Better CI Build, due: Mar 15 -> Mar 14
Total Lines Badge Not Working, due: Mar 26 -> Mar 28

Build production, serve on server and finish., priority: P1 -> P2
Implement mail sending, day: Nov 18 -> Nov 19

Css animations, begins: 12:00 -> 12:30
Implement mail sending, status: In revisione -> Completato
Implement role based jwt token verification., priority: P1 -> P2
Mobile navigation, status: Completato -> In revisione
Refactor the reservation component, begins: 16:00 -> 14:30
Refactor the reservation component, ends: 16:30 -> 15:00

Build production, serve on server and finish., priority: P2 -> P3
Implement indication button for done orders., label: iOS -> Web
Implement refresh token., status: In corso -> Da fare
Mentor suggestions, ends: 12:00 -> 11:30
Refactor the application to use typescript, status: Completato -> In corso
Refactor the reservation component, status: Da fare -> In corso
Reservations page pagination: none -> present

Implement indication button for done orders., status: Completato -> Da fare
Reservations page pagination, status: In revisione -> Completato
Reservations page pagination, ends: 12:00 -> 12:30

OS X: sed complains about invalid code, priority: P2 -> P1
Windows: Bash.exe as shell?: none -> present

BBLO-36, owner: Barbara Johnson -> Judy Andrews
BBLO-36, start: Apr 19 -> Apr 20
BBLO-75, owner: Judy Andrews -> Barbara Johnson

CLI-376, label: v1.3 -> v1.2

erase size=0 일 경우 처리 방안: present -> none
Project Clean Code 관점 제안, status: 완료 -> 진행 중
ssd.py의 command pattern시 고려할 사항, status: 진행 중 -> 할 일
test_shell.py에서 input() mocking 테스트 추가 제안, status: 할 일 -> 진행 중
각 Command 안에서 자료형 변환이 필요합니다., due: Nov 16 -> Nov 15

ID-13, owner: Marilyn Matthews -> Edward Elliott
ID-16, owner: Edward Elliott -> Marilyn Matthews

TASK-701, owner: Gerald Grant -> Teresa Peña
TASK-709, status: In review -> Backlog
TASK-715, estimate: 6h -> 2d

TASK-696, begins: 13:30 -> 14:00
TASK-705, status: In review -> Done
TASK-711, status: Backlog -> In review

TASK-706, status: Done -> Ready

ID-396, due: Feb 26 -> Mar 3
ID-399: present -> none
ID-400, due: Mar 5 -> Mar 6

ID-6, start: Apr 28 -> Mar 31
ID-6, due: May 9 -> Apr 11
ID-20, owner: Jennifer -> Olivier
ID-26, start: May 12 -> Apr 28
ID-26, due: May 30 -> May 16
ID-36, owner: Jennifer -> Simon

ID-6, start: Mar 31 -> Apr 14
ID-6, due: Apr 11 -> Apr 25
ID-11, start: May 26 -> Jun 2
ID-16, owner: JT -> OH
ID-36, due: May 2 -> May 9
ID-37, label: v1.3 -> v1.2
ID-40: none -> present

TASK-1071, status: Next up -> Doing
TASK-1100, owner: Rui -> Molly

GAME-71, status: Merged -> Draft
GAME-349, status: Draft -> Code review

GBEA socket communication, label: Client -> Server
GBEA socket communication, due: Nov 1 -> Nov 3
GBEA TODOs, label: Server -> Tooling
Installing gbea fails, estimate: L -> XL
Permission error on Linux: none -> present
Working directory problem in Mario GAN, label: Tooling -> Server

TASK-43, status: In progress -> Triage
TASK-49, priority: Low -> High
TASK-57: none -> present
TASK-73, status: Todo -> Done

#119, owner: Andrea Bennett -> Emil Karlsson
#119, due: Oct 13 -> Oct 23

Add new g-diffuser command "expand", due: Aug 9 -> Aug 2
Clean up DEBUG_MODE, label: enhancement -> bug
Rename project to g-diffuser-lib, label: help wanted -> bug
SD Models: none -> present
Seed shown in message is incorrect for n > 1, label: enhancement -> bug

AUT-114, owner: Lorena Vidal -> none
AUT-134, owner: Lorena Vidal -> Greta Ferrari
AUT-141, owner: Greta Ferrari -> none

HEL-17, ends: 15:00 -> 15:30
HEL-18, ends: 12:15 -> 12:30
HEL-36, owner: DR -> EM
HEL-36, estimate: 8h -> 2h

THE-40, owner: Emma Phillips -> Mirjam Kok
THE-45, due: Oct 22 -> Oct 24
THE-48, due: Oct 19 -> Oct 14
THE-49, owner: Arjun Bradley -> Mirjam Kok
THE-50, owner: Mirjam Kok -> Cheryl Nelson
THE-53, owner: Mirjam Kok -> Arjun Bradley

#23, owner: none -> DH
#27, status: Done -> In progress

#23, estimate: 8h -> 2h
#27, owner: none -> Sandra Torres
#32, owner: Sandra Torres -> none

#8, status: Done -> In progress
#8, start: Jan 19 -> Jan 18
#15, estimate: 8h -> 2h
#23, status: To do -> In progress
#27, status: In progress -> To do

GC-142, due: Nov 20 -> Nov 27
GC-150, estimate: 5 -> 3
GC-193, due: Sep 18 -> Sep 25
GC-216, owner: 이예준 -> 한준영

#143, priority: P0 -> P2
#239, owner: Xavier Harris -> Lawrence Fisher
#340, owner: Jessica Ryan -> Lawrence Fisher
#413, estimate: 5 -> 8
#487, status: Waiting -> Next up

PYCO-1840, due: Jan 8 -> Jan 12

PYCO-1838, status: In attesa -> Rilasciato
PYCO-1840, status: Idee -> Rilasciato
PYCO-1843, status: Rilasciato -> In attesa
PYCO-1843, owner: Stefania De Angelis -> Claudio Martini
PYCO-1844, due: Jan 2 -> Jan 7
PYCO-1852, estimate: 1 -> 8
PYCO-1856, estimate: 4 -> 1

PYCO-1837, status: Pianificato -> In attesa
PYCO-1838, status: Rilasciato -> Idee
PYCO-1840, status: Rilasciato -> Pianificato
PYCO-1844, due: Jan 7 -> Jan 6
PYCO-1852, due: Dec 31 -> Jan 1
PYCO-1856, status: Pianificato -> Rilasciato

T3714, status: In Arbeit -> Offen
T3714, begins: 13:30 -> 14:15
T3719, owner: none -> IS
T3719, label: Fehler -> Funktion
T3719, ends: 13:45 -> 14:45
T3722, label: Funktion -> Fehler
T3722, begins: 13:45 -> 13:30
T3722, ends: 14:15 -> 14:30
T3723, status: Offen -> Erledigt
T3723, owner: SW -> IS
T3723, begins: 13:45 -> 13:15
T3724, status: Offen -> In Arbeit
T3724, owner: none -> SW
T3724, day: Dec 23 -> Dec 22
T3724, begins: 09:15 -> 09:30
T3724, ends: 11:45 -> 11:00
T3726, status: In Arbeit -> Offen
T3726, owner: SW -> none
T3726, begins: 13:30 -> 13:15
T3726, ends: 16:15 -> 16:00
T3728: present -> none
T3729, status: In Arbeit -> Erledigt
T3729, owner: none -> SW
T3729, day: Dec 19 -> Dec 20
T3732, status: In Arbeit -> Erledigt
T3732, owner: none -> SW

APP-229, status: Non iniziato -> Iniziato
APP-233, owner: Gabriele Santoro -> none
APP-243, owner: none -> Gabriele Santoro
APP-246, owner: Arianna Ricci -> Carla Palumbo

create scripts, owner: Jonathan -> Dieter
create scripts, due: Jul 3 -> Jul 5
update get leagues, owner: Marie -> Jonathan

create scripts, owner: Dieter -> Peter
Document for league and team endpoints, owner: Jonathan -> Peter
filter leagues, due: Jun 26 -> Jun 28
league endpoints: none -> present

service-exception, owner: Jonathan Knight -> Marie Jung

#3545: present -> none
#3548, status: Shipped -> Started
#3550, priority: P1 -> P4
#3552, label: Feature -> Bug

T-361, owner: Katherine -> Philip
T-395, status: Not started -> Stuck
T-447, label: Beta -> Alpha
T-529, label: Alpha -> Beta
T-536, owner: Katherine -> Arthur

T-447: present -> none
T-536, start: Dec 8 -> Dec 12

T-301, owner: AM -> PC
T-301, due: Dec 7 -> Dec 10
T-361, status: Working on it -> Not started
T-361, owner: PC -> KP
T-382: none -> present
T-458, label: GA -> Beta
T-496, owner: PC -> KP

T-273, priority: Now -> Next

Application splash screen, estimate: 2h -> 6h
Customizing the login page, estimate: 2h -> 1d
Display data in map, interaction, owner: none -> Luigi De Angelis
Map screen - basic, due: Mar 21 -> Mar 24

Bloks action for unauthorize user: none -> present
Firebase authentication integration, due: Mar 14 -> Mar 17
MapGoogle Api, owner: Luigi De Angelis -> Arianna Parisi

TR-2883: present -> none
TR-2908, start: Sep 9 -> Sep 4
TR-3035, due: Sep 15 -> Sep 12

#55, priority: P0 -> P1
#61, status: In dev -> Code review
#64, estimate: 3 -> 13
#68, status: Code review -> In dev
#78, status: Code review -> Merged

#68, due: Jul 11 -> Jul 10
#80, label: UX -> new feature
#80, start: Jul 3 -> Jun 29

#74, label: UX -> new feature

§ Instruction:
Would you copy out exactly the lines above that start at the one containing "PYCO-1838, status: In attesa -> Rilasciato" and end at the one containing "league endpoints: none -> present", inclusive?

§ Reply:
PYCO-1838, status: In attesa -> Rilasciato
PYCO-1840, status: Idee -> Rilasciato
PYCO-1843, status: Rilasciato -> In attesa
PYCO-1843, owner: Stefania De Angelis -> Claudio Martini
PYCO-1844, due: Jan 2 -> Jan 7
PYCO-1852, estimate: 1 -> 8
PYCO-1856, estimate: 4 -> 1

PYCO-1837, status: Pianificato -> In attesa
PYCO-1838, status: Rilasciato -> Idee
PYCO-1840, status: Rilasciato -> Pianificato
PYCO-1844, due: Jan 7 -> Jan 6
PYCO-1852, due: Dec 31 -> Jan 1
PYCO-1856, status: Pianificato -> Rilasciato

T3714, status: In Arbeit -> Offen
T3714, begins: 13:30 -> 14:15
T3719, owner: none -> IS
T3719, label: Fehler -> Funktion
T3719, ends: 13:45 -> 14:45
T3722, label: Funktion -> Fehler
T3722, begins: 13:45 -> 13:30
T3722, ends: 14:15 -> 14:30
T3723, status: Offen -> Erledigt
T3723, owner: SW -> IS
T3723, begins: 13:45 -> 13:15
T3724, status: Offen -> In Arbeit
T3724, owner: none -> SW
T3724, day: Dec 23 -> Dec 22
T3724, begins: 09:15 -> 09:30
T3724, ends: 11:45 -> 11:00
T3726, status: In Arbeit -> Offen
T3726, owner: SW -> none
T3726, begins: 13:30 -> 13:15
T3726, ends: 16:15 -> 16:00
T3728: present -> none
T3729, status: In Arbeit -> Erledigt
T3729, owner: none -> SW
T3729, day: Dec 19 -> Dec 20
T3732, status: In Arbeit -> Erledigt
T3732, owner: none -> SW

APP-229, status: Non iniziato -> Iniziato
APP-233, owner: Gabriele Santoro -> none
APP-243, owner: none -> Gabriele Santoro
APP-246, owner: Arianna Ricci -> Carla Palumbo

create scripts, owner: Jonathan -> Dieter
create scripts, due: Jul 3 -> Jul 5
update get leagues, owner: Marie -> Jonathan

create scripts, owner: Dieter -> Peter
Document for league and team endpoints, owner: Jonathan -> Peter
filter leagues, due: Jun 26 -> Jun 28
league endpoints: none -> present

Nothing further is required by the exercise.